With great effort, he manages to half-lift the woman and gets ger to swallow her pills, anxious to see any immediate result. But nothing happens; her skin has turned earthy, and she is still panting and semi-conscious. It will be a long night, if she manages to get through it.
There is no pone or any way to contact the other family members – who by the way have never shown any interest in her predicament -, so Agustin succumbs to his resignation and prepares to stand guard at the bedside of the sick woman. Well into the early hours of the morning, sleep overcomes him, and he falls dejected next to the modest bed where his mother lies in agony.
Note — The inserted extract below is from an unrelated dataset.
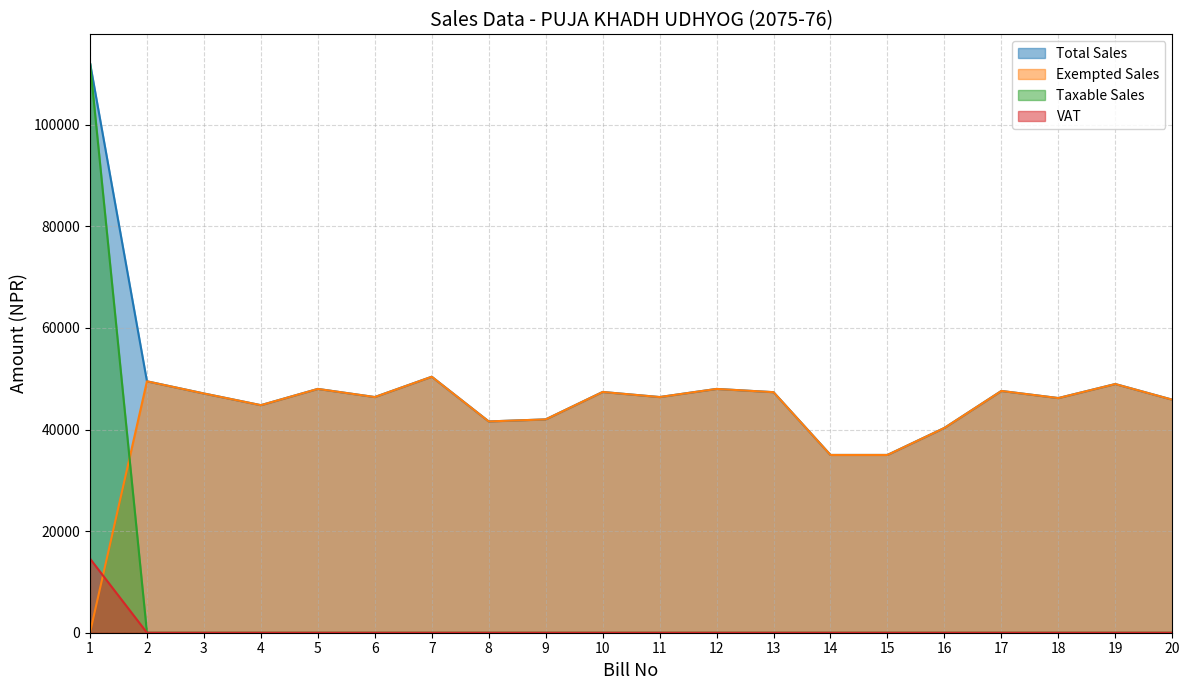

True or false: VAT has a value of -5479 at 17.

False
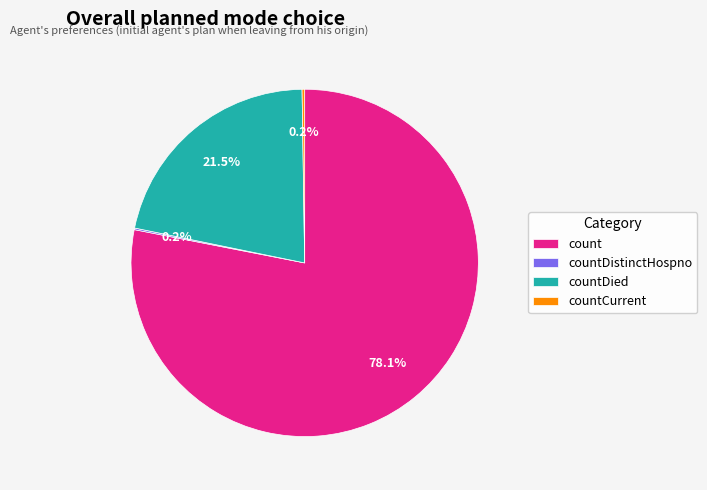

What percentage do count and countDied together represent?

99.6%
The cold awakens him as the sun peeks through the walls and the corrugated tin roofs. Icy steam rises from the dirty streams and several dogs can be heard barking in the surrounding area.
In the half-light he approaches the woman’s face, which now shows an icy lividity and a sordid breathless grimace. The boy does not need to see it; “death has taken her” as the voices in the neighborhood say. He is surprised of his lack of affection, there is no room for tears for grief. He will have to check his belongings to look for some money and with what he can find, buy a mortuary box and manage a decent burial in the cemetery of the neighborhood.
Two days later, bathed and combed, he watches as a laborer throws the pine box (the cheapest one, please – be begged at the time) to the freshly dug hole and shovels dry earth over it, the same earth that saw them grow and walk through this barren, homeless life.
That night, Agustin, barely fourteen years old and wondering what’s next – sinks his elbows into the bar and for the first time in his life, with the money he had left, he tastes the aguardiente that burns his throat, but that somewhere in his conscience will allow him to exorcise the ghosts that still haunt him.
Upstairs, in a corner of the room, a television plays the recurring voice of the COVID czar, as they have come to call him, who once again displays the number of infections and deaths, emphasizing on the “recovered cases”. Absorbed in the succession of images, the boy gulps down his second glass of liquor and begins to lose sight of the horizon.
Behind him, a group of gangsters, shouting amidst the tobacco smoke and bravado, make fun of his alcoholic blunder; another disgraced man that will join their ranks.
Outside of the dump, night falls, and the plague continues to pierce the nameless homes, without number, where so many other miserable people survive and die under the same anonymity.